Sur la demande de consignation de fonds
Selon l’article 514-5 du code de procédure civile, « le rejet de la demande tendant à voir écarter ou arrêter l’exécution provisoire de droit et le rétablissement de l’exécution provisoire de droit peuvent être subordonnés, à la demande d’une partie ou d’office, à la constitution d’une garantie réelle ou personnelle, suffisante pour répondre à toute restitution ou réparation. »
Selon la société Central Parts, il convient à titre subsidiaire de désigner un séquestre afin de consigner des sommes dues en plus du loyer au titre de l’indemnité d’occupation en cas de confirmation du jugement, sur le fondement de l’article 514-5 du code de procédure civile.

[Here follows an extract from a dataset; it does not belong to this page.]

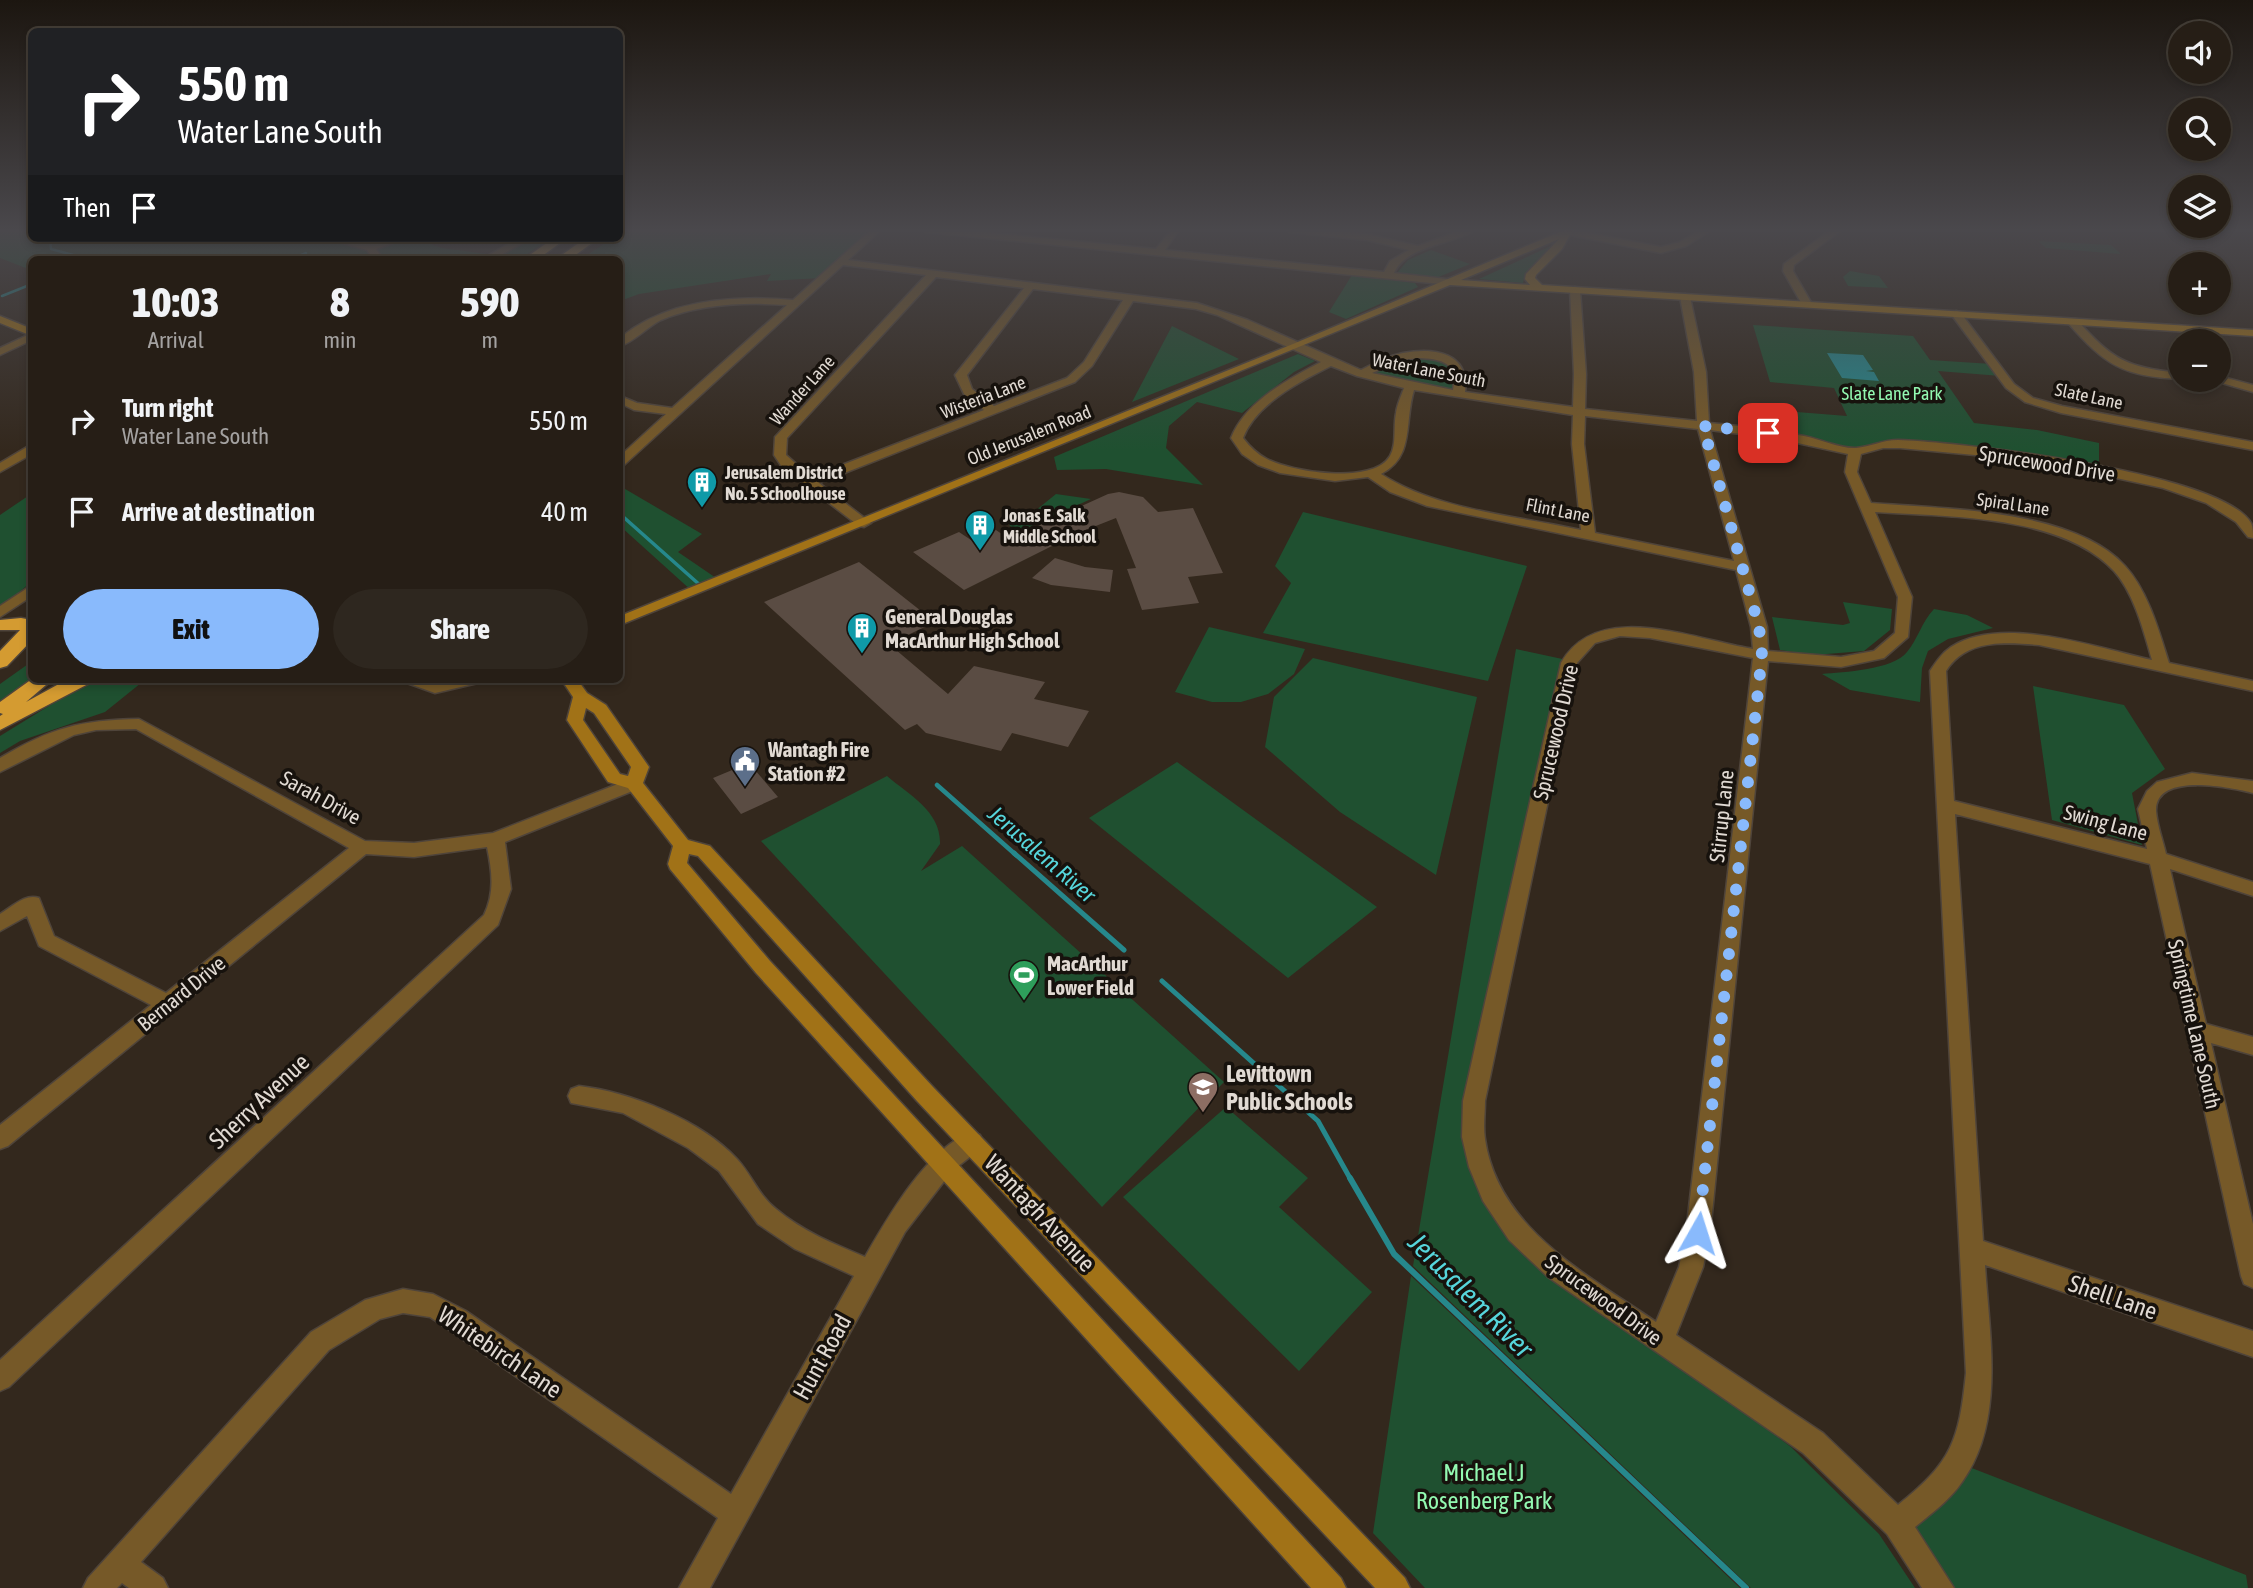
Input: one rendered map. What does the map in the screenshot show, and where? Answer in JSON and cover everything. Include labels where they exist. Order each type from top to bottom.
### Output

La SCI Asteria et M. [S] concluent au rejet de la demande dans la mesure où le jugement entrepris ne comporte aucune condamnation pécuniaire.
En l’espèce, il y a lieu de noter que le jugement dont appel du 21 janvier 2025 ne comporte aucune condamnation pécuniaire à l’encontre de la société Central Parts et notamment aucune condamnation au paiement d’une indemnité d’occupation des lieux.

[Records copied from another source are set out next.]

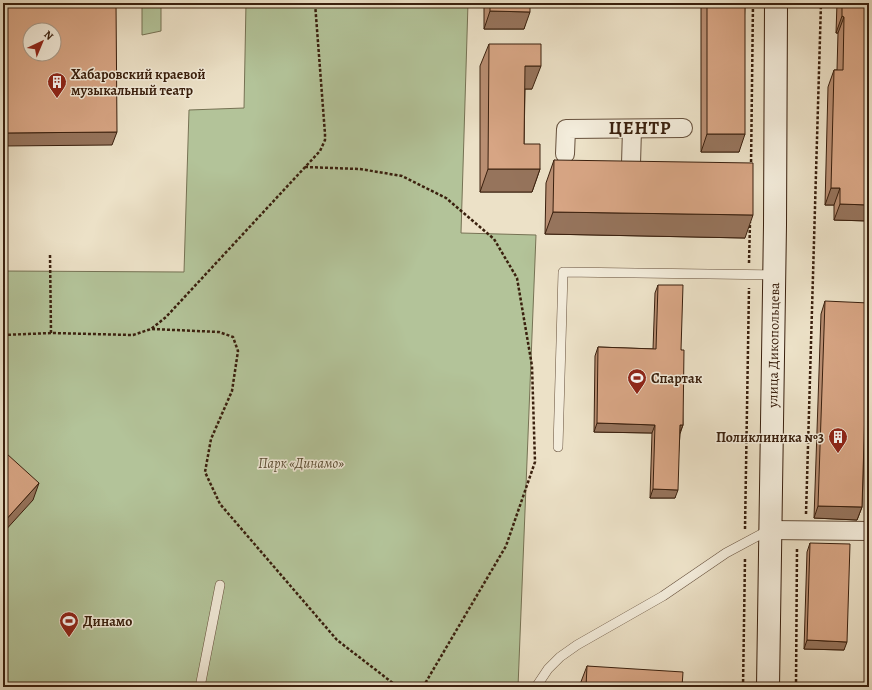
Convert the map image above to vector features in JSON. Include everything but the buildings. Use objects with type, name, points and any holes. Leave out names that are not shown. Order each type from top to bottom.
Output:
[{"type":"main road","name":"улица Дикопольцева","points":[[768,687],[776,3]]},
{"type":"street","points":[[568,162],[566,129],[683,128]]},
{"type":"street","points":[[631,164],[632,129]]},
{"type":"street","points":[[769,530],[869,531]]},
{"type":"lane","points":[[558,447],[563,272],[774,275]]},
{"type":"lane","points":[[536,687],[548,669],[560,657],[663,596],[726,554],[769,530]]},
{"type":"lane","points":[[200,687],[220,585]]},
{"type":"path","points":[[3,335],[133,335],[151,329],[166,317],[320,151],[325,140],[315,3]]},
{"type":"path","points":[[750,171],[753,3]]},
{"type":"path","points":[[796,687],[796,551],[806,517],[820,3]]},
{"type":"path","points":[[305,167],[360,169],[402,176],[446,198],[494,239],[517,278],[532,366],[535,462],[506,546],[423,687]]},
{"type":"path","points":[[743,687],[750,219]]},
{"type":"path","points":[[50,254],[51,334]]},
{"type":"path","points":[[151,329],[219,332],[233,337],[238,351],[232,392],[210,439],[205,472],[220,504],[337,640],[398,687]]},
{"type":"green space","points":[[142,3],[161,3],[161,31],[142,35]]},
{"type":"green space","name":"Парк «Динамо»","points":[[246,3],[468,3],[461,233],[536,235],[518,687],[3,687],[3,271],[184,272],[189,110],[244,108]]},
{"type":"place","name":"Хабаровский краевой музыкальный театр","points":[[57,99]]},
{"type":"place","name":"Спартак","points":[[637,395]]},
{"type":"place","name":"Поликлиника №3","points":[[838,454]]},
{"type":"place","name":"Динамо","points":[[69,638]]},
{"type":"district","name":"ЦЕНТР","points":[[640,128]]}]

Dans ces conditions, il est difficilement compréhensible de solliciter de consigner la somme de 2 105 euros mensuelle qui n’est pas due judiciairement.
De plus, on ne voit pas comment le fait de consigner une somme d’argent mensuelle permettra de garantir la résiliation judiciaire du bail commercial et l’expulsion de la société Central Parts ou répondre à toute restitution ou réparation.

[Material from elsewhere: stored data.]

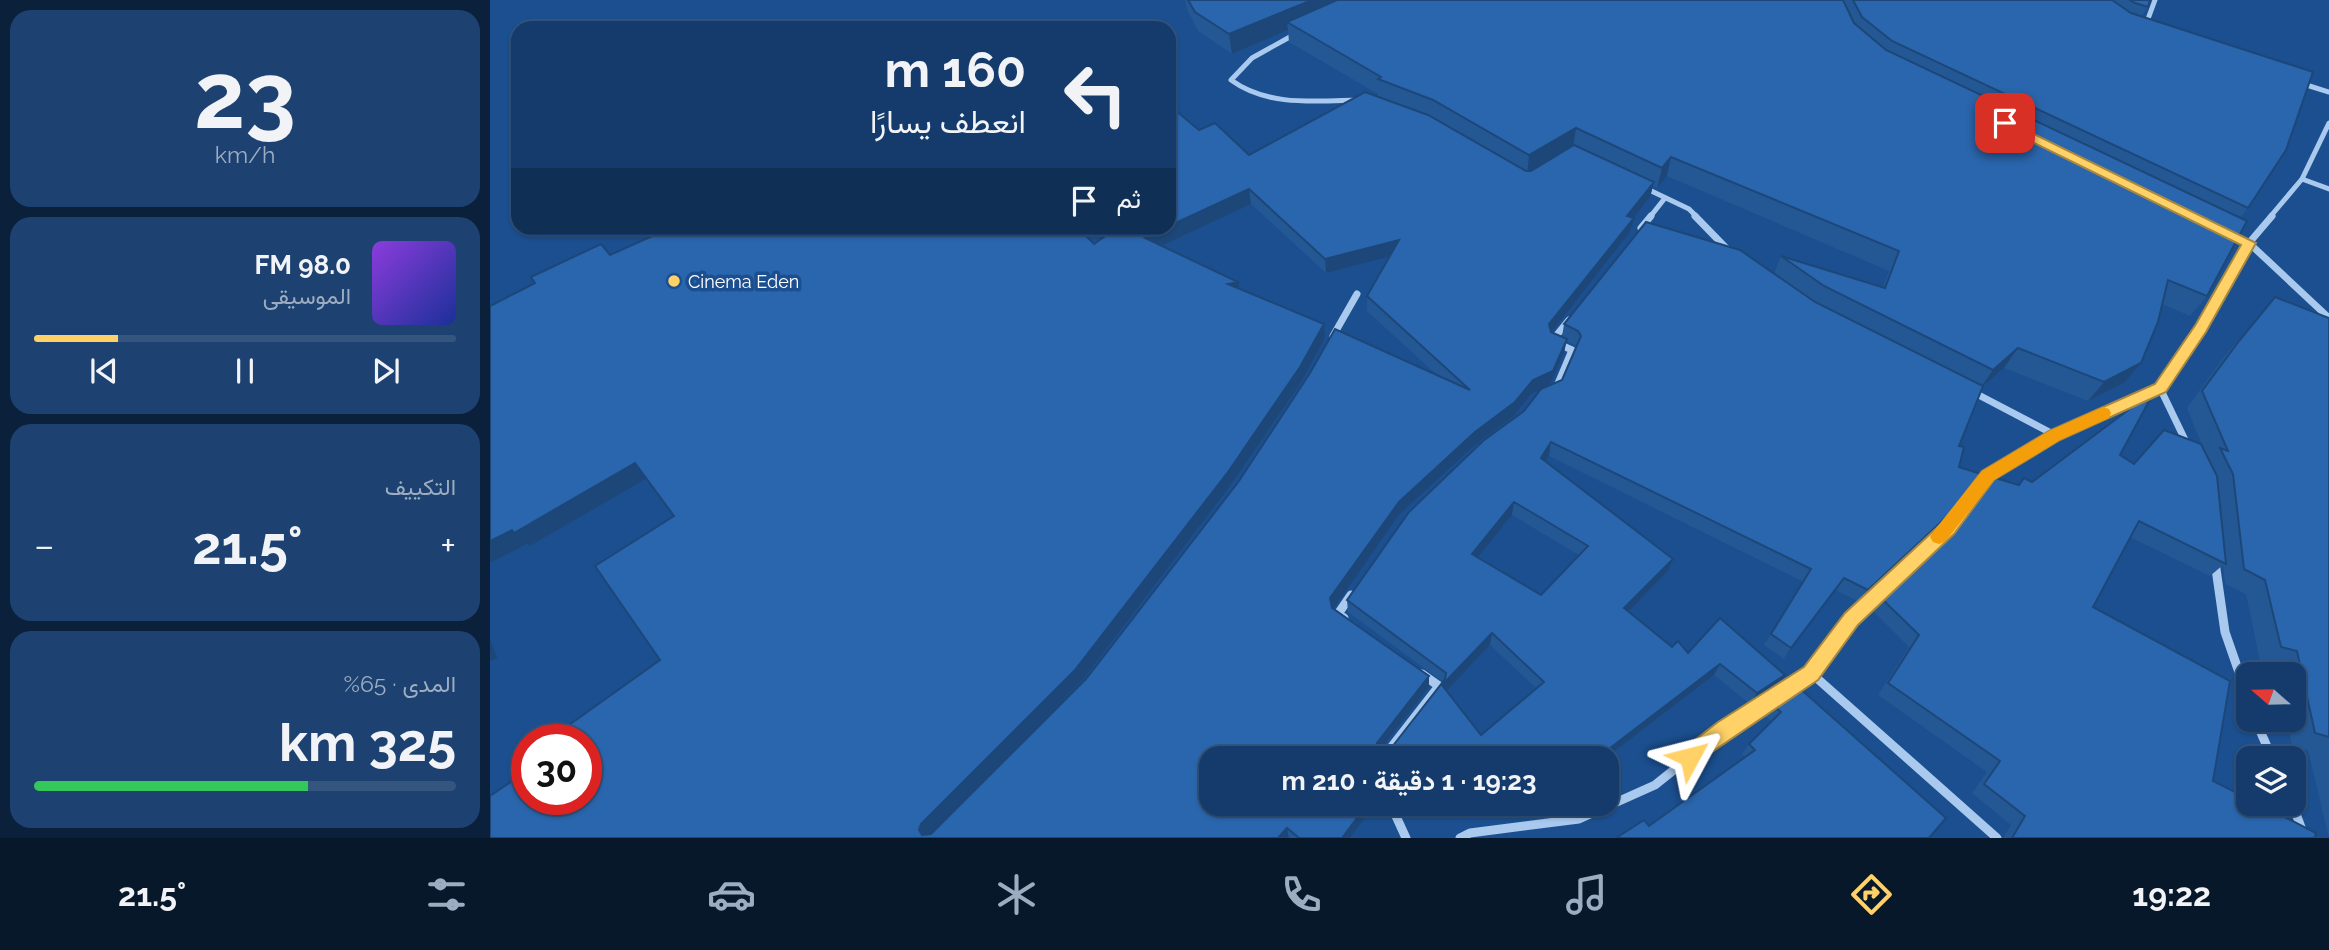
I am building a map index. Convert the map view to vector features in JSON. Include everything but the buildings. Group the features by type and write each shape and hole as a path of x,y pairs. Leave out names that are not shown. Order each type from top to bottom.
{"street":[{"path":"2142,34 2155,0"},
{"path":"1310,27 1264,50 1243,64 1231,80 1241,89 1295,101 1362,100"},
{"path":"2289,79 2329,92"},
{"path":"1467,836 1580,819 1654,785 1725,729 1811,674 1852,619 1948,528 1988,475 2054,435 2160,388 2201,328 2249,243 2302,179 2329,122"},
{"path":"2302,179 2329,189"},
{"path":"1630,181 1689,209 1732,255"},
{"path":"1632,241 1665,198"},
{"path":"2225,231 2249,243 2329,318"},
{"path":"1326,350 1356,294"},
{"path":"1545,394 1555,390 1572,350 1552,341 1575,313"},
{"path":"2160,388 2193,457"},
{"path":"1968,389 2054,435"},
{"path":"2213,548 2225,632 2236,664"},
{"path":"1349,622 1338,614 1360,582"},
{"path":"1392,746 1439,686 1416,670"},
{"path":"1811,674 1997,838"},
{"path":"1396,816 1406,838"},
{"path":"2297,816 2305,838"}],"slow traffic":[{"path":"1939,537 1988,475 2054,435 2103,413"}],"place":[{"name":"Cinema Eden","path":"674,281"}],"route":[{"path":"1690,757 1725,729 1811,674 1852,619 1948,528 1988,475 2054,435 2160,388 2201,328 2249,243 2005,123"}]}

Dans ces conditions, la demande subsidiaire de consignation de fonds sera rejetée.
Sur les demandes accessoires
La Sarl Central Parts, qui succombe, sera tenue au paiement des dépens de la présente instance.
Il est inéquitable de laisser à la charge de la SCI Asteria Chevilly et de M. [S] leurs frais irrépétibles et une somme de 2 000 euros chacun leur sera allouée sur le fondement de l’article 700 du code de procédure civile.
Il n’est par contre pas inéquitable de laisser à la charge de la Sarl Central Parts ses frais irrépétibles et aucune somme ne leur sera allouée sur le fondement de l’article 700 du code procédure civile.
PAR CES MOTIFS
Rejetons la demande d’arrêt de l’exécution provisoire attachée au jugement rendu par le tribunal judiciaire de Créteil le 21 janvier 2025 formulée par la Sarl Central Parts ;
Rejetons la demande de consignation mensuelle de la somme de 2 105 euros auprès d’un séquestre formulée par la Sarl Central Parts ;
Condamnons la Sarl Central Parts à payer une somme de 2 000 euros à la SCI Asteria Chevilly et la même somme à M. [S] sur le fondement de l’article 700 du code de procédure civile ;
Rejetons la demande de condamnation sur le fondement de l’article 700 du code de procédure civile présentée par la Sarl Central Parts ;
Laissons à la charge de la Sarl central Parts les dépens de la présente instance.
ORDONNANCE rendue par M. Jean-Paul BESSON, Premier Président de chambre, assisté de Mme Cécilie MARTEL, greffière présente lors de la mise à disposition de l’ordonnance au greffe de la Cour, les parties en ayant été préalablement avisées dans les conditions prévues au deuxième alinéa de l’article 450 du code de procédure civile.